Incidents exist in one of four states:
An incident in the OPEN state indicates that the alarm that opened it is ongoing and has not been addressed. When an incident is first opened, it immediately attempts to run all of the actions in the action groups assigned to the respective check in its alarm configuration. The device for which the incident has been opened continues to show the current alarm state in any dashboards it is included in, and the incident continues to run relevant actions and perform escalation in accordance with the settings in the alarm configuration.
The ACKNOWLEDGED state indicates that although an alarm is ongoing, someone is aware of the problem and is currently working on it. Once an incident has been acknowledged, it is this state that is displayed in the dashboards, instead of the current alarm state. ACKNOWLEDGED incidents also never escalate.

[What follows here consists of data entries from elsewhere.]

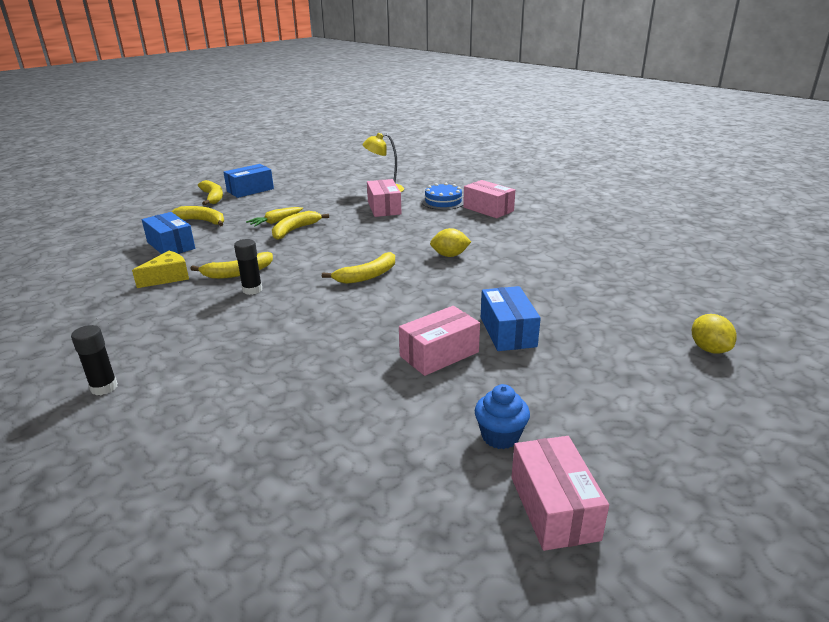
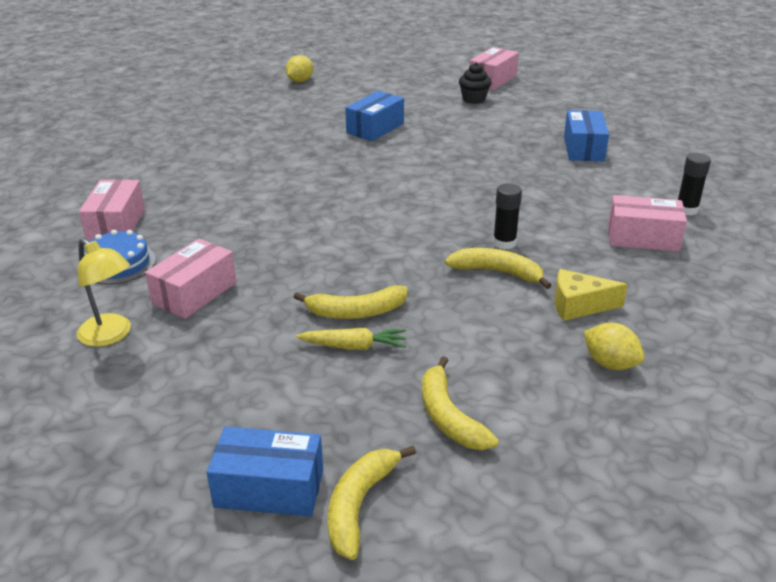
camera: 135 degrees left, 5 degrees up
blue box [142,212,195,254] -> blue box moved to [564,110,609,161]
yellow banana [322,252,395,284] -> none
pink box [399,306,480,376] -> pink box moved to [608,195,687,252]
yellow lemon [430,228,471,257] -> yellow lemon moved to [584,323,644,370]
blue cupcake [475,384,530,449] -> black cupcake [459,63,491,104]

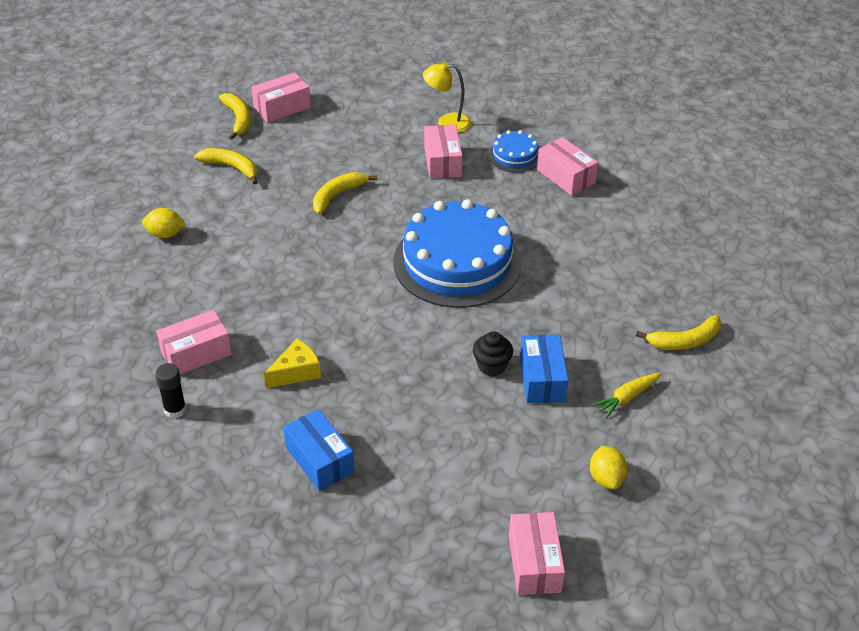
camera: 140 degrees right, 10 degrees up
blue box [207,427,323,517] -> pink box [251,72,311,123]
yellow lemon [286,55,313,82] -> yellow lemon moved to [590,446,628,489]
yellow carrot [296,328,406,350] -> yellow carrot moved to [591,373,661,419]
yellow banana [445,248,552,289] -> yellow banana moved to [636,315,721,350]
black cupcake [459,63,491,104] -> black cupcake moved to [473,331,513,376]
black glue stick [493,183,522,250] -> none
yellow cheese [555,269,628,321] -> yellow cheese moved to [264,339,321,388]
none -> blue cake [393,199,522,308]

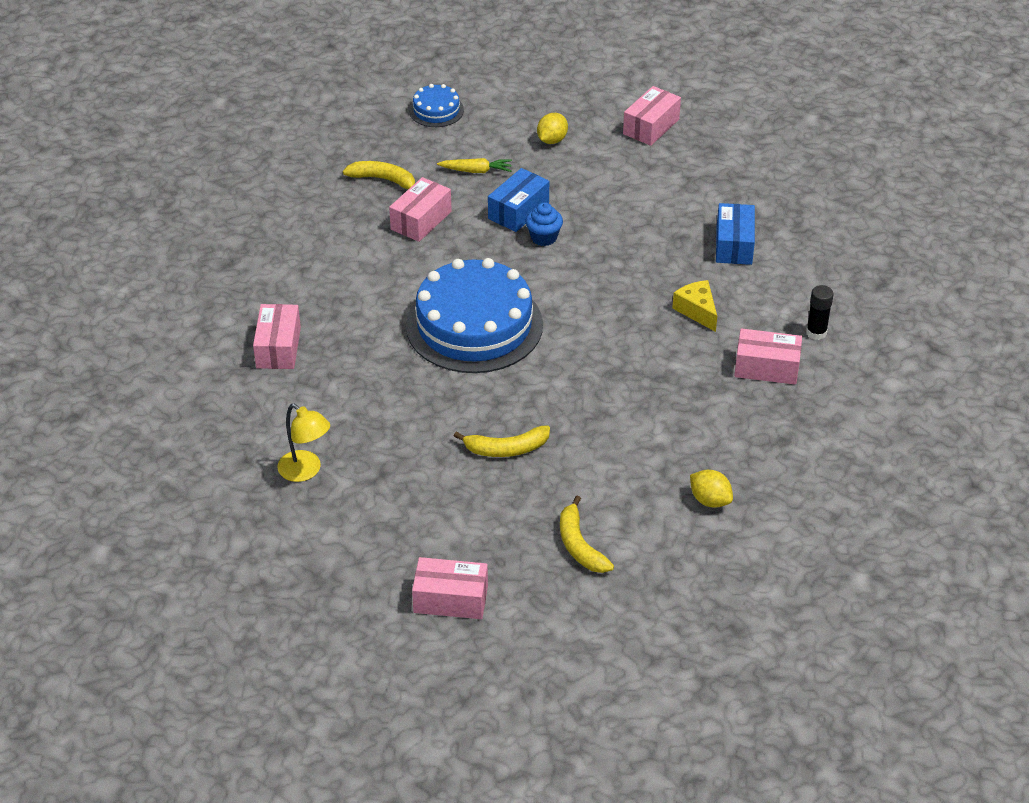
camera: 140 degrees left, 0 degrees up
yellow banana [219,93,251,140] -> none
yellow cheese [264,339,321,388] -> yellow cheese turned 60 degrees clockwise [672,280,717,332]
pink box [424,124,463,179] -> pink box moved to [389,177,452,242]
black cupcake [473,331,513,376] -> blue cupcake [525,202,563,246]
blue cake [489,130,539,173] -> blue cake moved to [409,84,464,127]

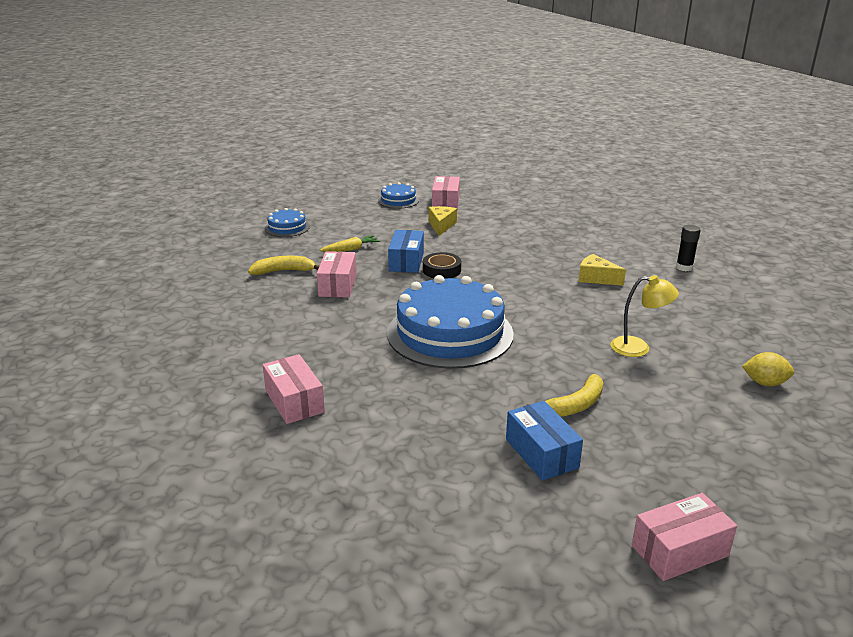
camera: 30 degrees left, 15 degrees down
yellow lamp [277,404,330,482] -> yellow lamp moved to [610,275,679,357]
blue cupcake [525,202,563,246] -> black tape [423,252,461,279]
yellow lemon [537,113,568,144] -> none
yellow banana [560,496,614,573] -> none
blue box [716,203,755,265] -> blue box moved to [506,401,583,481]
pink box [734,328,802,385] -> none
none -> blue cake [378,182,419,209]
none -> yellow cheese [429,206,457,236]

If the condition that caused an alarm clears by itself and the generating check returns to an OK state, the connected incident enters the ALARMS CLEARED state. It remains in that state for a specified period of time (default is 5-minutes, but this is configurable) until Netreo is sure that the check which generated the original alarm is in a stable OK state — at which point the connected incident is automatically CLOSED (the incident is still archived for historical and recording purposes, however). The ALARMS CLEARED period helps prevent additional new incidents being created due to a flapping alarm condition. If the same alarm reoccurs while the incident is in the ALARMS CLEARED state, the incident returns to either the OPEN or ACKNOWLEDGED state — whichever state the incident was last in before changing to ALARMS CLEARED.
If the check whose alarm opened an incident had action groups assigned to it when the incident was opened, those action groups are executed every time the incident changes state (including CLOSED). The original actions from those groups also become locked to that incident, and any changes to their methods only affect future incidents (see action groups for more information). The Incident View dashboard for an incident also provides a means to run arbitrary action groups on it manually (see actions for more information). It is important to note that any “active response” methods contained in any executed actions are only run when the incident first opens or if the group is run manually.
To keep incidents as efficient as possible, Netreo includes a useful set of incident management tools, allowing multiple alarms to be correlated within a single incident. If layer 3 parenting is properly set up within the network, an alarm condition that directly causes other alarm conditions (such as a host-down event, when all child devices of the host become unreachable) is automatically recognized by the incident management system. All subsequent alarms are then automatically bundled into the initial alarm’s incident — rather than allowing each alarm to open its own separate incident. The incident then refers to the originating alarm as the “primary alarm” and the subsequent alarms as “related alarms.” Any related alarms which have been correlated into an existing incident always have the actions of their assigned action groups suppressed. This avoids executing redundant actions, such as alert notifications. Acknowledging an incident acknowledges all of the alarms contained within that incident, as well as the primary alarm. Users can also manually add rules to the incident management system to forcibly correlate alarms into the same incident.
Any incident that is not CLOSED is considered to be an “active incident.” All active incidents can be viewed on the “Active View” tab of the Incident Dashboard (Quick Views > Active Incidents in the main menu).